From Second Corinthians, by Thomas D. Stegman, SJ, commenting on II Corinthians 13:11-13
At long last, Paul brings the letter to a formal conclusion as he offers a solemn benediction: The grace of the Lord Jesus Christ and the love of God and the fellowship of the holy Spirit be with all of you.
This closing blessing is particularly striking when compared with Paul’s other concluding blessings. Typically, he ends his letters thus: “The grace of the (or our) Lord Jesus (Christ) be with you.” The additions to this typical benediction in verse 13 are important on the level of theology and the level of Christian life. In terms of theology, the additions serve to remind the Corinthians of the chief theological concerns of the letter. Central to this final blessing is “the love of God.” God’s love for us is such that he holds nothing back from us in order that we might have the fullness of life.
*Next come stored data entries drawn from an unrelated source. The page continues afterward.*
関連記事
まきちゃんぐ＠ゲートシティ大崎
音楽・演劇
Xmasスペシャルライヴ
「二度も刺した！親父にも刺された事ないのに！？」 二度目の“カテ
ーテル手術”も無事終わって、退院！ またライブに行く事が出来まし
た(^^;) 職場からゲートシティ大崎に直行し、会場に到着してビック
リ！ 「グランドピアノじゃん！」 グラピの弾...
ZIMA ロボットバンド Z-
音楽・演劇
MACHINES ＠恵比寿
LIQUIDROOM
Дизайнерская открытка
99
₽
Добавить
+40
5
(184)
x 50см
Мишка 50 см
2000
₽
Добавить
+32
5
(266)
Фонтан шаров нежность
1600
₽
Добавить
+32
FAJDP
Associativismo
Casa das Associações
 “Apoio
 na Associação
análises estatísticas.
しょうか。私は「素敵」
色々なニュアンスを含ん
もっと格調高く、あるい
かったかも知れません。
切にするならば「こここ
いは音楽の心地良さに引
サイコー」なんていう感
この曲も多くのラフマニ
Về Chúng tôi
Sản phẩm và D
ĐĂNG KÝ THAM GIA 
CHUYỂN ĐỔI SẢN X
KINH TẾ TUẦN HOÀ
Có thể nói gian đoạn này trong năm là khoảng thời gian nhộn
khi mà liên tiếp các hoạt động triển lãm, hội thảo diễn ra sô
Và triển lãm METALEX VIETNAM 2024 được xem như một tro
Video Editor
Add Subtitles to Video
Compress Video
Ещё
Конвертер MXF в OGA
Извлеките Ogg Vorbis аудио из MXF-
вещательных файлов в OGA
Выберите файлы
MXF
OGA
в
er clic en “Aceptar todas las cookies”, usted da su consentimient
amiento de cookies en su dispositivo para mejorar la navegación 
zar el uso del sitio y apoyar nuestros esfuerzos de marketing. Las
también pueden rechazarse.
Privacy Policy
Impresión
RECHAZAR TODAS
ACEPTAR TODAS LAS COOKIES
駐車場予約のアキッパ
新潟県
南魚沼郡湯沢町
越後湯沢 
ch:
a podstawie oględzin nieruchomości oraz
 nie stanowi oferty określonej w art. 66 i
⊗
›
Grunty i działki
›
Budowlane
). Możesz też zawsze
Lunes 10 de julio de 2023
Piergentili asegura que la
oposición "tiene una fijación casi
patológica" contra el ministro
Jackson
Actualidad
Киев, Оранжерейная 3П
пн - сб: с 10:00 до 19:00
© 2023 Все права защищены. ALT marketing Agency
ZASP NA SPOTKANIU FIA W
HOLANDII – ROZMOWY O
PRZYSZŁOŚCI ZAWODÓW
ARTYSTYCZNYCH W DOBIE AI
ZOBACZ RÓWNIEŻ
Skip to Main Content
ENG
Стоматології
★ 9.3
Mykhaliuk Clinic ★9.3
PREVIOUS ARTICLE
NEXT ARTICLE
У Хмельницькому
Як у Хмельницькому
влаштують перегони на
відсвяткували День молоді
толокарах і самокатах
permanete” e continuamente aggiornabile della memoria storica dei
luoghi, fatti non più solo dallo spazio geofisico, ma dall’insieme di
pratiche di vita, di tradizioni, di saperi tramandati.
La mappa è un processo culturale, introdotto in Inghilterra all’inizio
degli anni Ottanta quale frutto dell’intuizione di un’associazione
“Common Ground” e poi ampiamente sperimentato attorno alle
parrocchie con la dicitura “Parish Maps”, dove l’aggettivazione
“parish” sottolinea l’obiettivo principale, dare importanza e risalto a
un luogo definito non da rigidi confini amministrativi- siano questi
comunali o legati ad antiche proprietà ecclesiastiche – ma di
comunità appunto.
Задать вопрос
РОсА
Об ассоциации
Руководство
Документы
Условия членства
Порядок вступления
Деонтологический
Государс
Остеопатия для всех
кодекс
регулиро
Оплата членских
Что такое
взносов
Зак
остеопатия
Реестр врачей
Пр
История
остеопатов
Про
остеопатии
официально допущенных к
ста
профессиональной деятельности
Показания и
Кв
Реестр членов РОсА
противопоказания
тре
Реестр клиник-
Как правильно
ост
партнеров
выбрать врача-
As we just saw at the end of verse 11, God’s love has been manifested in two supreme ways, both of which are signified here. First, God has sent his Son to save us from sin and death (5:18–21). Hence Paul refers to “the grace of our Lord Jesus Christ,” the same phrase he employed in 8:9 to signify Jesus’ self-giving love in becoming human and offering his life on the cross in obedience to the Father’s will. Second, God has bestowed in our hearts the gift of the Holy Spirit (1:22; 3:3) to purify and sanctify us, to make us his holy people (6:16). Hence Paul adds the reference to the Spirit.
In addition to its theological import, the solemn final blessing functions as a bulwark for life in the Church. The phrase “the fellowship (koinōnia) of the Holy Spirit” is, as one commentator aptly notes, “powerfully ambiguous.” It refers to the gift of the Spirit in us whereby each one of us is, literally, in close communion with God.